N’ayant absolument aucune envie de me lancer dans une chronique de chaque titre au risque de rendre l’exercice aussi fastidieux pour moi qu’ennuyeux pour vous, je poursuivrais juste en insistant une fois de plus sur le fait qu’effectivement, même s’il s’agit pour la plupart de faces B ayant pour réputation d’être dans l’esprit du plus grand nombre des titres sans grand intérêt laissés au rebut et utilisés à l’époque pour compléter quelques maigres singles (
Gardenia,
One Inch Man,
Demon Cleaner) et autres splits (avec Wool ou Queens Of The Stone Age), ces dernières sont pourtant très loin d’être inintéressantes. On y retrouve tout ce qui a fait la pertinence et la magie des Californiens durant leurs quelques années d’existence avec en premier lieu ce goût prononcé pour les compositions (souvent instrumentales) aux allures de "jam sessions" fiévreuses, alcoolisées et enfumées tenues en plein désert Mojave sous un cagnard de plomb ("Un Sandpiper", "Shine", "Mudfly"). Si le premier de ces trois titre s’avère ainsi tout à fait sympathique, je trouve les deux autres morceaux un petit cran au-dessus grâce à une dimension psychédélique plus affirmée et surtout un groove absolument irrésistible qui sent le sable chaud, l’huile de moteur et la marijuana à plein nez...

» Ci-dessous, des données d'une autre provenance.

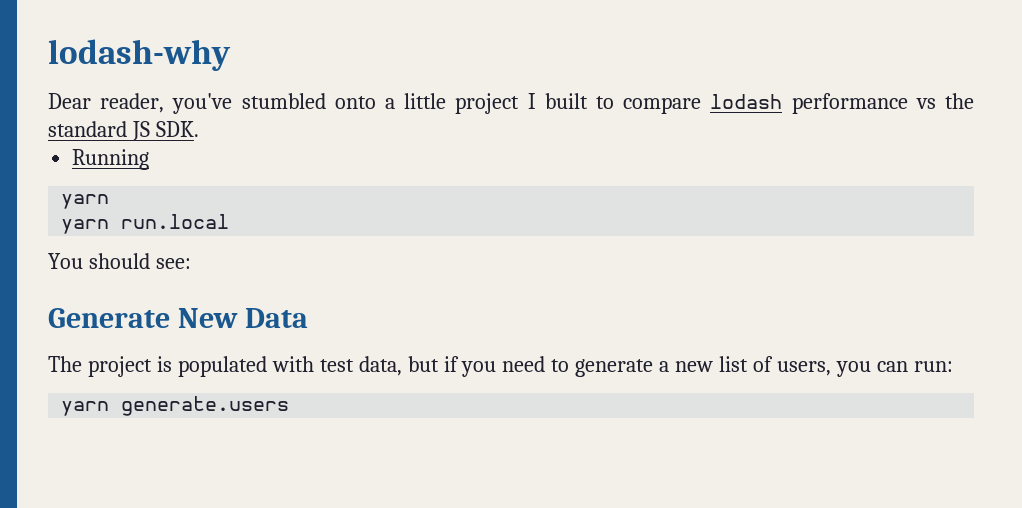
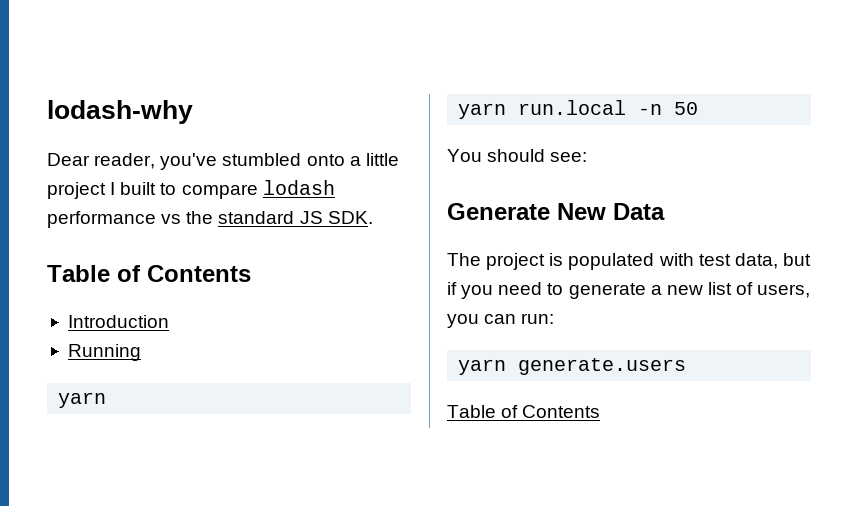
(199, 129) none -> [47,265,251,282] [67,315,169,328] // Table of Contents // Introduction
(230, 221) none -> [638,102,699,115] -n 50
(290, 406) none -> [447,405,601,418] // Table of Contents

Si sous ses airs d’interlude sympathique mais néanmoins dispensable "A Day Early And A Dollar Extra" n’apporte peut-être pas grand chose, "Flip The Phase" et "Fatso Forgotso" susciteront à l’inverse bien plus d’intérêt. Là encore, pas de surprise pour quiconque connait Kyuss sur le bout des doigts puisque d’un côté on va trouver un brulot Punk Rock aride comme le Desert californien (mais aux mélodies diablement entêtantes) que le groupe va prendre plaisir à torcher en un petit peu plus de deux minutes et de l’autre une pièce bien plus imposante (huit minutes et trente secondes tout de même) qui une fois encore voit Kyuss changer de braquet à mi-parcours afin d’entamer une seconde partie à l’esprit définitivement plus libre.

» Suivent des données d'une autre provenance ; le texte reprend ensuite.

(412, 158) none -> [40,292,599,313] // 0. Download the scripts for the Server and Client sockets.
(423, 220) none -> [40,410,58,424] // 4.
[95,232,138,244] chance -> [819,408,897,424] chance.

Enfin, ne voyant pas l’intérêt de revenir sur les quelques morceaux déjà présents sur les quatre albums de Kyuss chroniqués ici même (bien qu'ils s'agissent de vraies pépites), juste un petit mot à l’adresse des quatre titres live enregistrés à Hambourg en 1994 (en compagnie de Slo Burn, putain...). Plutôt fidèles aux versions originales, ces derniers n’apportent pas grand chose de plus mais restent néanmoins sympathiques à écouter car restitués avec suffisamment de moyens pour rendre la chose agréable. C’est également un amer rappel qu’à moins d’un quelconque miracle, je ne les verrai probablement jamais sur scène... Triste monde tragique.
Bien plus intéressant qu’un simple "Best Of" qui comme son nom l’indique se contente d’enchaîner le meilleur de tel ou tel artiste,
Muchas Gracias - The Best Of est une compilation particulièrement digne d’intérêt qui ravira à n’en point douter tous les amateurs de Kyuss arrivés trop tard ou qui n‘ont tout simplement jamais eu envie de partir en quête de toutes ces maigres sorties dispensées par le groupe californien entre deux albums... Certes, c’est moins joli et gratifiant mais cela vous coûtera également bien moins cher en plus de prendre finalement moins de place à la maison. Au final voilà donc une sortie aussi cool que pratique et économique.